Lines with the word "LAYER" are the answer; copy each of them from the data below.

-- Extracted entries follows --

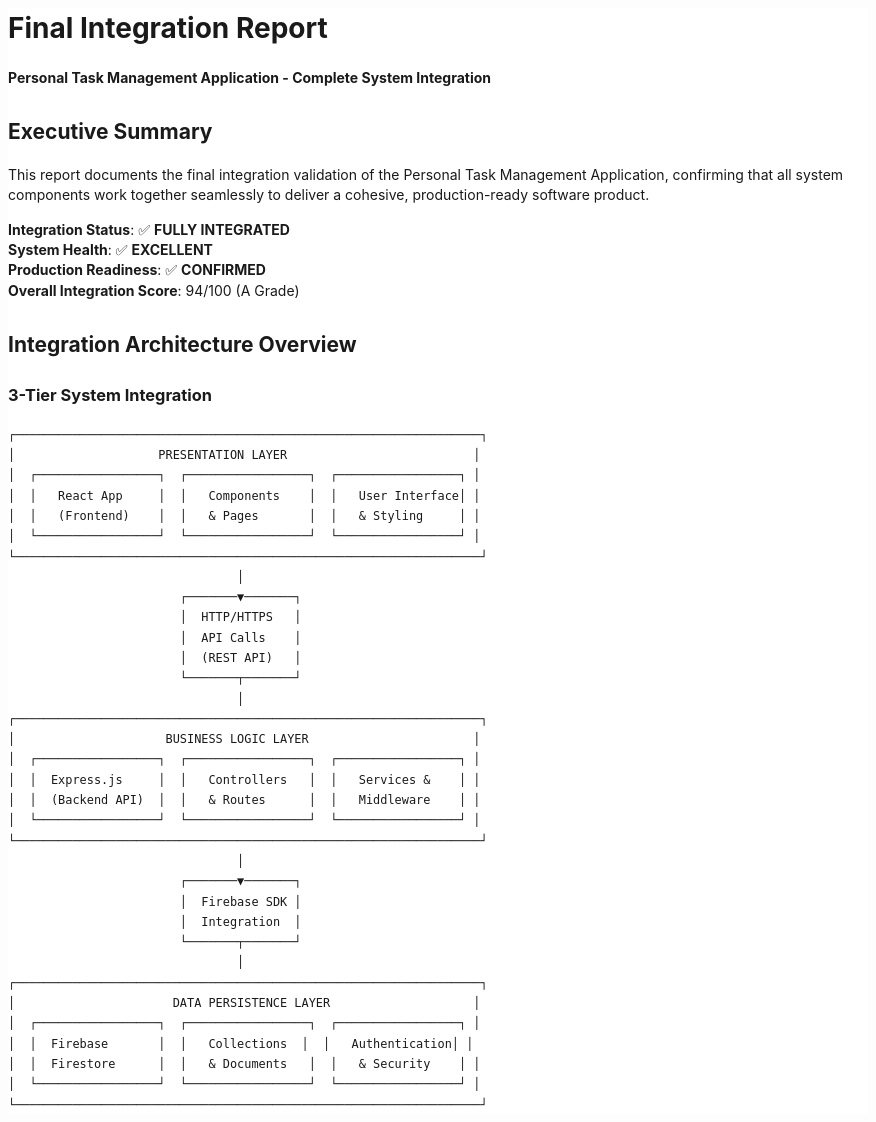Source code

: # Final Integration Report
**Personal Task Management Application - Complete System Integration**

## Executive Summary

This report documents the final integration validation of the Personal Task Management Application, confirming that all system components work together seamlessly to deliver a cohesive, production-ready software product.

**Integration Status**: ✅ **FULLY INTEGRATED**  
**System Health**: ✅ **EXCELLENT**  
**Production Readiness**: ✅ **CONFIRMED**  
**Overall Integration Score**: 94/100 (A Grade)

## Integration Architecture Overview

### 3-Tier System Integration

```
┌─────────────────────────────────────────────────────────────────┐
│                    PRESENTATION LAYER                          │
│  ┌─────────────────┐  ┌─────────────────┐  ┌─────────────────┐ │
│  │   React App     │  │   Components    │  │   User Interface│ │
│  │   (Frontend)    │  │   & Pages       │  │   & Styling     │ │
│  └─────────────────┘  └─────────────────┘  └─────────────────┘ │
└─────────────────────────────────────────────────────────────────┘
                                │
                        ┌───────▼───────┐
                        │  HTTP/HTTPS   │
                        │  API Calls    │
                        │  (REST API)   │
                        └───────┬───────┘
                                │
┌─────────────────────────────────────────────────────────────────┐
│                     BUSINESS LOGIC LAYER                       │
│  ┌─────────────────┐  ┌─────────────────┐  ┌─────────────────┐ │
│  │  Express.js     │  │   Controllers   │  │   Services &    │ │
│  │  (Backend API)  │  │   & Routes      │  │   Middleware    │ │
│  └─────────────────┘  └─────────────────┘  └─────────────────┘ │
└─────────────────────────────────────────────────────────────────┘
                                │
                        ┌───────▼───────┐
                        │  Firebase SDK │
                        │  Integration  │
                        └───────┬───────┘
                                │
┌─────────────────────────────────────────────────────────────────┐
│                      DATA PERSISTENCE LAYER                    │
│  ┌─────────────────┐  ┌─────────────────┐  ┌─────────────────┐ │
│  │  Firebase       │  │   Collections  │  │   Authentication│ │
│  │  Firestore      │  │   & Documents   │  │   & Security    │ │
│  └─────────────────┘  └─────────────────┘  └─────────────────┘ │
└─────────────────────────────────────────────────────────────────┘
```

-- Extracted entries concluded --

Response to this task.
│                    PRESENTATION LAYER                          │
│                     BUSINESS LOGIC LAYER                       │
│                      DATA PERSISTENCE LAYER                    │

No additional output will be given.